Use them on motorcycles but never a blower. Good idea.

Sent from my VOG-L04 using Tapatalk


----------



## Coby7 (Nov 6, 2014)

Six cables on the Yammy, just gave them a treat.


----------



## orangputeh (Nov 24, 2016)

very must have little tool in my book.


----------



## RC20 (Dec 4, 2019)

I would have put it in the same arena as a squeegee sharpener.


Thanks - keep it in mind.


----------



## johnwick (Dec 16, 2019)

Used mine this weekend on my Honda lawn mower. I know of no other way to lube a cased cable.

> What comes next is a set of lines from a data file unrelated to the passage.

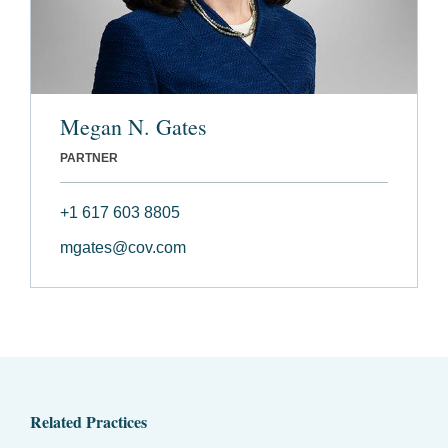
Megan N. Gates
PARTNER
+1 617 603 8805
mgates@cov.com
Related Practices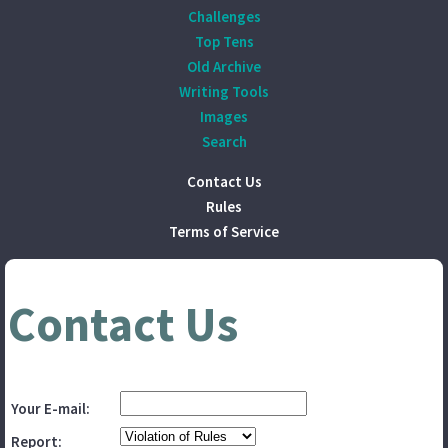
Challenges
Top Tens
Old Archive
Writing Tools
Images
Search
Contact Us
Rules
Terms of Service
Contact Us
Your E-mail:
Report: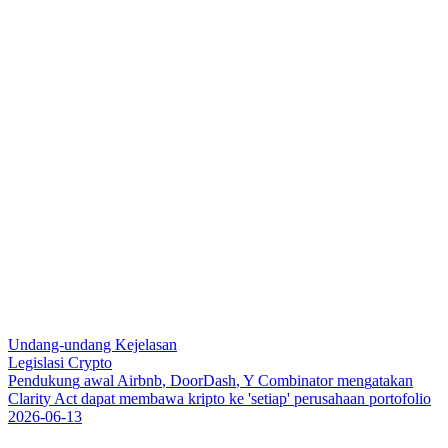
Undang-undang Kejelasan
Legislasi Crypto
P
e
n
d
u
k
u
n
g
a
w
a
l
A
i
r
b
n
b
,
D
o
o
r
D
a
s
h
,
Y
C
o
m
b
i
n
a
t
o
r
m
e
n
g
a
t
a
k
a
n
C
l
a
r
i
t
y
A
c
t
d
a
p
a
t
m
e
m
b
a
w
a
k
r
i
p
t
o
k
e
'
s
e
t
i
a
p
'
p
e
r
u
s
a
h
a
a
n
p
o
r
t
o
f
o
l
i
o
2026-06-13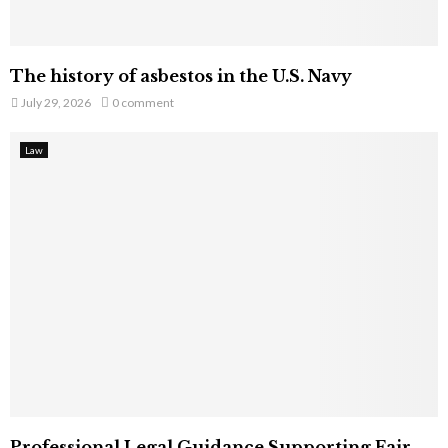
The history of asbestos in the U.S. Navy
July 29, 2026
0 comment
Law
Professional Legal Guidance Supporting Fair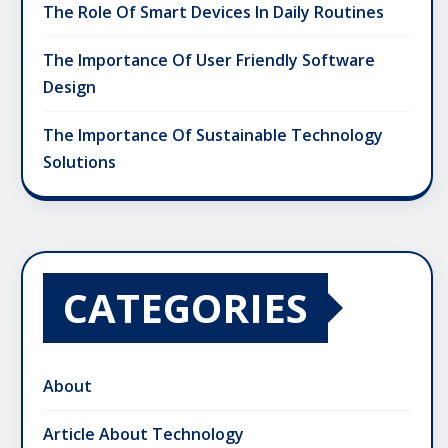
The Role Of Smart Devices In Daily Routines
The Importance Of User Friendly Software
Design
The Importance Of Sustainable Technology
Solutions
CATEGORIES
About
Article About Technology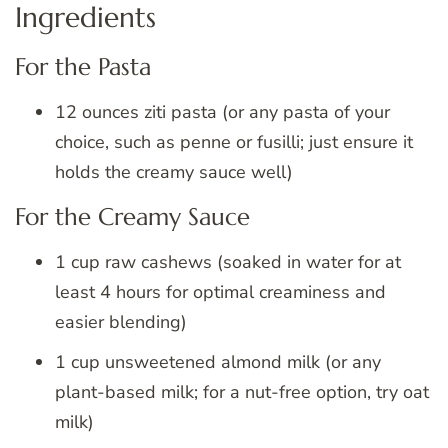
Ingredients
For the Pasta
12 ounces ziti pasta (or any pasta of your
choice, such as penne or fusilli; just ensure it
holds the creamy sauce well)
For the Creamy Sauce
1 cup raw cashews (soaked in water for at
least 4 hours for optimal creaminess and
easier blending)
1 cup unsweetened almond milk (or any
plant-based milk; for a nut-free option, try oat
milk)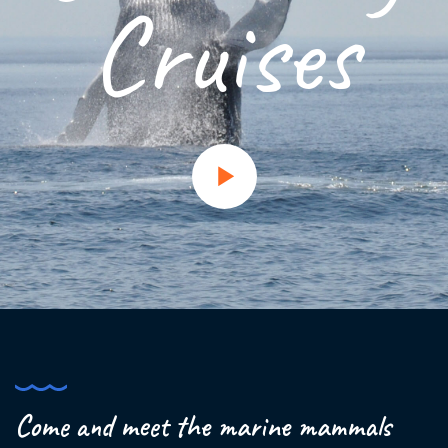
Cruises
Come and meet the marine mammals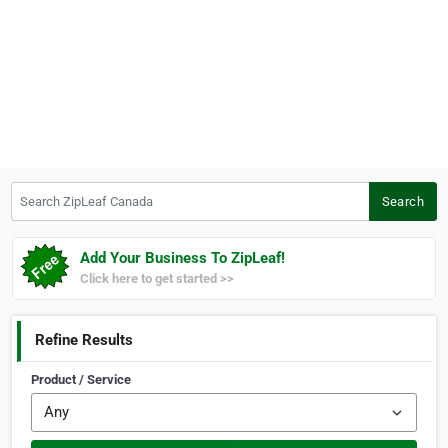
Search ZipLeaf Canada
Search
Add Your Business To ZipLeaf!
Click here to get started >>
Refine Results
Product / Service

Genius!


----------



## RedOctobyr (Mar 2, 2014)

Nope, not yet. But after learning about them in another thread last week, I have one on-order: 

https://www.snowblowerforum.com/forum/general-snowblower-discussion/152949-cable-maintenance.html


They sound like a nice tool to have available.


----------



## BlowerMods1 (Jan 11, 2020)

.
I had to clean up / change the routing of my cables as well to avoid pinch points. Made a big difference.
.


----------



## snoopy152 (Jan 14, 2020)

Coby7 said:


> Any of you ever used a cable luber? What a neat little tool.
> 
> 
> https://www.aliexpress.com/item/400...chweb0_0,searchweb201602_1,searchweb201603_53


Never knew there was such as thing... Great tip!! Thanks, I'll have to check this out.


----------



## snoopy152 (Jan 14, 2020)

Coby7 said:


> Six cables on the Yammy, just gave them a treat.


Colby,
While on the topic of cables... I have a YS928J (like yours I think)... Lately, when I try to adjust the pitch of the chute, it seems the mechanism is slow to respond. I'm thinking the chute cable needs to be tightened. Where/how do I tighten the chute cable? Under the control console, or where the cable meets the chute? Is it simply a matter of tightening that nut just below the plastic casing?


----------



## Coby7 (Nov 6, 2014)

I my case I ordered a new cable because it is damaged. You adjust under the console.


----------



## snoopy152 (Jan 14, 2020)

Coby7 said:


> I my case I ordered a new cable because it is damaged. You adjust under the console.



Ok, thanks again!


----------